→ WHAT TO WORK ON:
Below is a listing; write it out exactly and drop any images from it.

:::

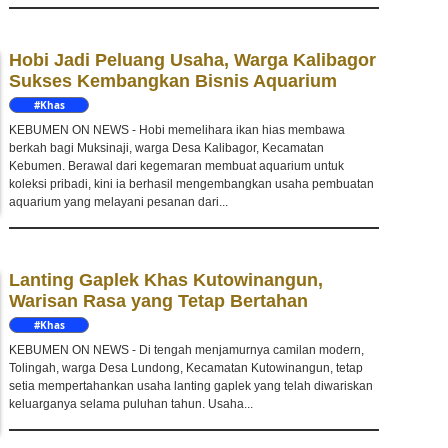
Hobi Jadi Peluang Usaha, Warga Kalibagor
Sukses Kembangkan Bisnis Aquarium
#Khas
Kebumen
KEBUMEN ON NEWS - Hobi memelihara ikan hias membawa
berkah bagi Muksinaji, warga Desa Kalibagor, Kecamatan
Kebumen. Berawal dari kegemaran membuat aquarium untuk
koleksi pribadi, kini ia berhasil mengembangkan usaha pembuatan
aquarium yang melayani pesanan dari...
Lanting Gaplek Khas Kutowinangun,
Warisan Rasa yang Tetap Bertahan
#Khas
Kebumen
KEBUMEN ON NEWS - Di tengah menjamurnya camilan modern,
Tolingah, warga Desa Lundong, Kecamatan Kutowinangun, tetap
setia mempertahankan usaha lanting gaplek yang telah diwariskan
keluarganya selama puluhan tahun. Usaha...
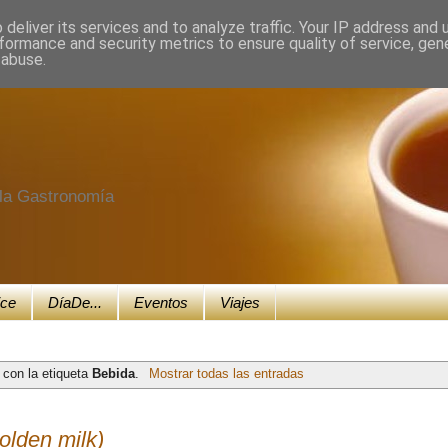
deliver its services and to analyze traffic. Your IP address and
formance and security metrics to ensure quality of service, ge
 abuse.
e la Gastronomía
ice
DíaDe...
Eventos
Viajes
 con la etiqueta
Bebida
.
Mostrar todas las entradas
olden milk)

:::

→ EXERCISE OUTPUT:
Hobi Jadi Peluang Usaha, Warga Kalibagor
Sukses Kembangkan Bisnis Aquarium
#Khas
Kebumen
KEBUMEN ON NEWS - Hobi memelihara ikan hias membawa
berkah bagi Muksinaji, warga Desa Kalibagor, Kecamatan
Kebumen. Berawal dari kegemaran membuat aquarium untuk
koleksi pribadi, kini ia berhasil mengembangkan usaha pembuatan
aquarium yang melayani pesanan dari...
Lanting Gaplek Khas Kutowinangun,
Warisan Rasa yang Tetap Bertahan
#Khas
Kebumen
KEBUMEN ON NEWS - Di tengah menjamurnya camilan modern,
Tolingah, warga Desa Lundong, Kecamatan Kutowinangun, tetap
setia mempertahankan usaha lanting gaplek yang telah diwariskan
keluarganya selama puluhan tahun. Usaha...
deliver its services and to analyze traffic. Your IP address and
formance and security metrics to ensure quality of service, ge
 abuse.
e la Gastronomía
ice
DíaDe...
Eventos
Viajes
 con la etiqueta
Bebida
.
Mostrar todas las entradas
olden milk)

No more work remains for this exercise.